You need to replace the small spring. Part number 18.

View attachment 66.pdf


View attachment 565.pdf


----------



## MyDaughtersPony (Jun 12, 2016)

Thank you so much for your knowledge and willingness to share! I will work on it this weekend and report with an update.


----------



## MyDaughtersPony (Jun 12, 2016)

Mike should I not worry about that small spring on the clutch paw? I thought in the parts diagram that part #18 was that small spring on the paw. It sounds like you are saying part #18 is the one in my video that has the wire on it. If I should replace the paw spring I don't even see it on the diagram.


----------



## mike10 (May 29, 2011)

You do need to replace the pawl spring. 18 is the spring for the pawl, not the one with the wire. I think the one with the wire may be part number 16. I am attaching a couple of photos of the parts that I found in stock. One photo shows the pawl and hub.assy. The pawl is pulled back as it would be when the knotter is de-clutched. When the knotter is tripped the pawl is pulled forward by the spring and the roller on the pawl will now rotate againt the outer hub until the latch in the outer hub contacts the roller and the knotter starts turning. After a revolution the pawl will come around and contact the angle and the roller will disengage from the latch stopping the knotter rotation.. The other photo shows about where the angle should contact the pawl. The short link is only clamped to the shaft with the angle. Loosen clamp bolt and rotate the angle up until it contacts the pawl link in the photo.


----------



## MyDaughtersPony (Jun 12, 2016)

Amazing. That information is very helpful. I am going to get those 2 springs and mess with adjusting it tomorrow after my daughter's horse show. I'll be back with more questions or a story of triumph! Thanks again!


----------



## MyDaughtersPony (Jun 12, 2016)

Hey Mike if you watched my video I show a big black spring. I think it's attached to the knotter frame or something like that. In the parts diagram I believe that is part #16 in my opinion. If I don't need a new medium sized "wired up" spring on my unit then I guess I wont get one. At this point I can't even find it on the parts diagram to figure out a part number. Anyways that's my guess on part #16


----------



## mike10 (May 29, 2011)

16 is the spring which is wired. The other spring is listed with the twine fingers. That part number is 143224. The purpose of the 143224 is to return the twine fingers to the home position.


----------



## MyDaughtersPony (Jun 12, 2016)

I have a couple more videos I'm posting. I think we fixed the paw and short trip arm positioning. Now the long trip arm keeps pulling up and away from thr short trip arm roller and it keeps falling off the notch. Once we figure that out I think we are golden. I'm wondering if I put a stronger spring where that long gray one is to give more downward tension.


----------



## MyDaughtersPony (Jun 12, 2016)




----------



## mike10 (May 29, 2011)

Watch at the 20 second mark.

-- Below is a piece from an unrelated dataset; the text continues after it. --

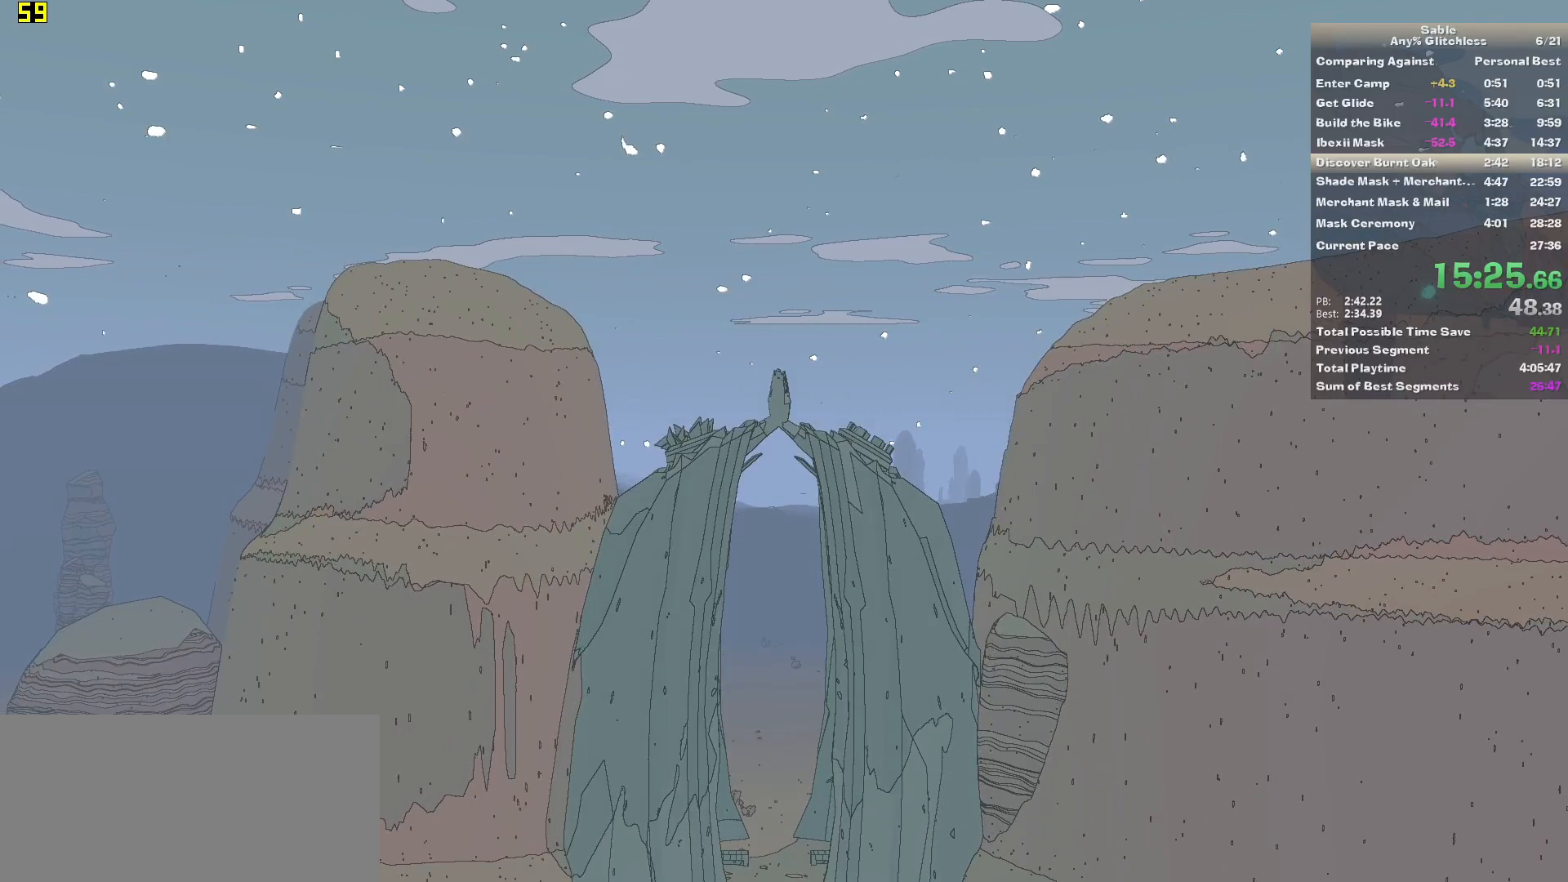
{"keys": ["w"], "mouse": [], "events": []}
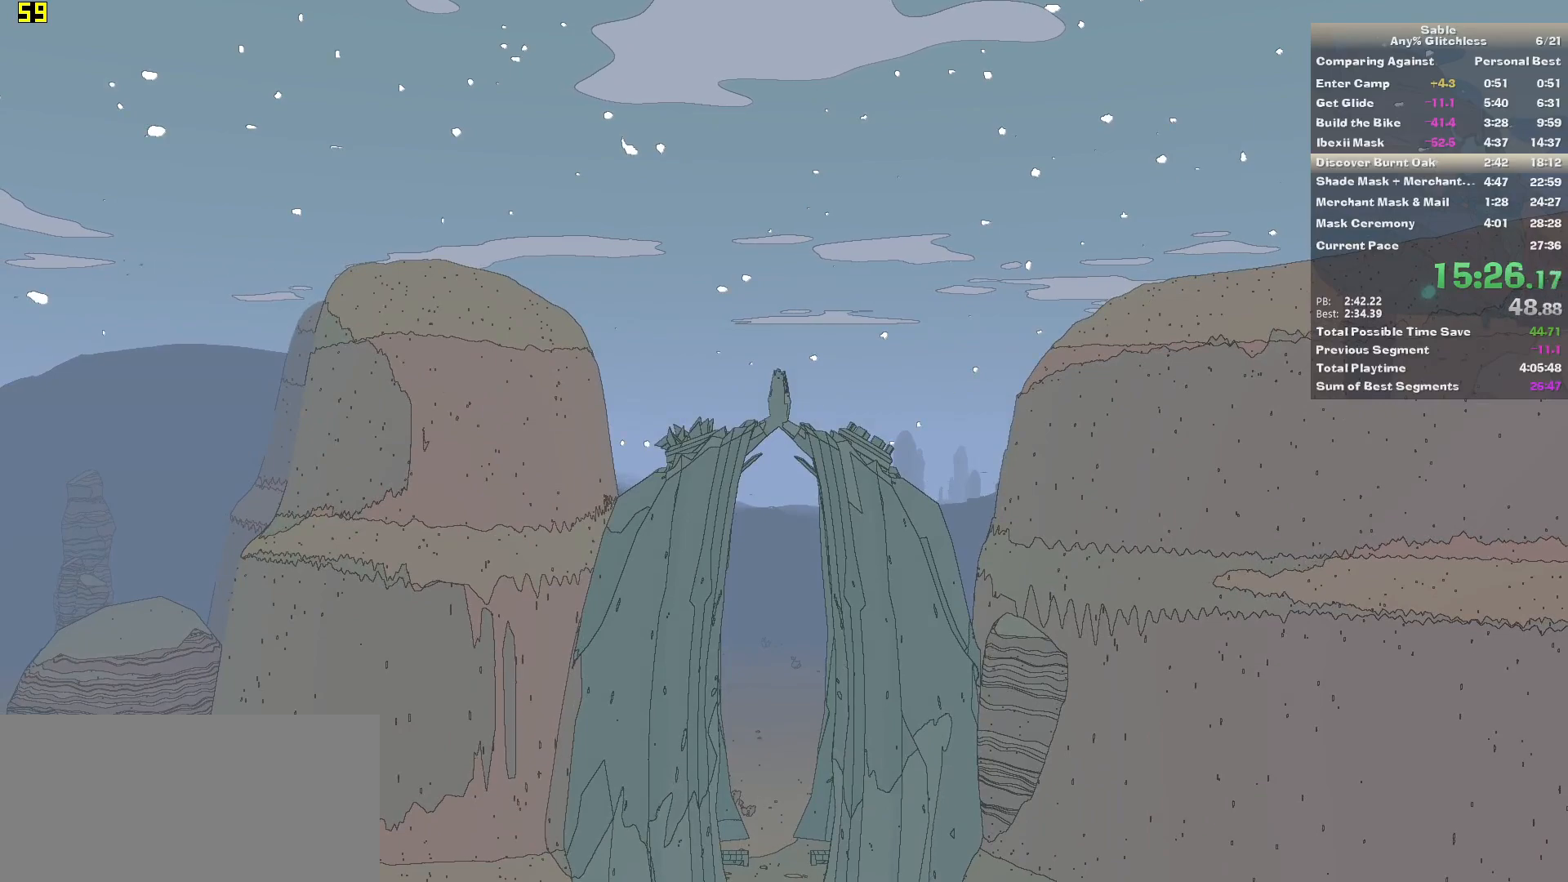
{"keys": ["w"], "mouse": [], "events": []}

There must be some kind of stop to keep the short link from rotating back.


----------



## MyDaughtersPony (Jun 12, 2016)




----------



## MyDaughtersPony (Jun 12, 2016)

Thanks for the video. It happens so fast and I can't see the long trip arm... If you have a chance to watch my 2 new clips I explain what I'm dealing with.


----------



## mike10 (May 29, 2011)

Place your mouse at the 20 second mark and click to replay from there. You will see the long trip arm raise away from the roller. Something is holding the arm the roller is on from rotating back. Look closely at the frame to see if you can tell if something has broken off.


----------



## mike10 (May 29, 2011)

You can slow the speed down by clicking on the settings icon at the bottom of the clip and choosing a slower setting.


----------



## MyDaughtersPony (Jun 12, 2016)

This is a video I found on YouTube... It sort of looks like the long bar does not ride on that nob like mine is... When the long trip arms rides up on that nob it lifts it up to high and the short trip arm falls off the roller like I show in my clip... How did this get so far off position?? And other than bending how can I adjust??!!


----------



## mike10 (May 29, 2011)

Go back to the video I linked to and slow the speed down. You will see the link lift when the knob on the cam comes around. The video you just linked to I had seen and was about to go to bed when I realized the guy tripped the knotter with his finger. It hit me then that there was no way you could trip your knotter with you finger the way the spring was hooked to the short link. It is hard to see in the video you linked to, but it appears the spring is attached somewhere else then yours is. Also in the video you linked to, the long trip arm does rise.


----------



## MyDaughtersPony (Jun 12, 2016)

Here is an old picture of my baler. It seems like the curved part of the long trip arm is inside of the unit with that knob on it. I think I might have to bend and force it back down...


----------



## MyDaughtersPony (Jun 12, 2016)

Picture


----------



## mike10 (May 29, 2011)

The link is still up against the cam gear.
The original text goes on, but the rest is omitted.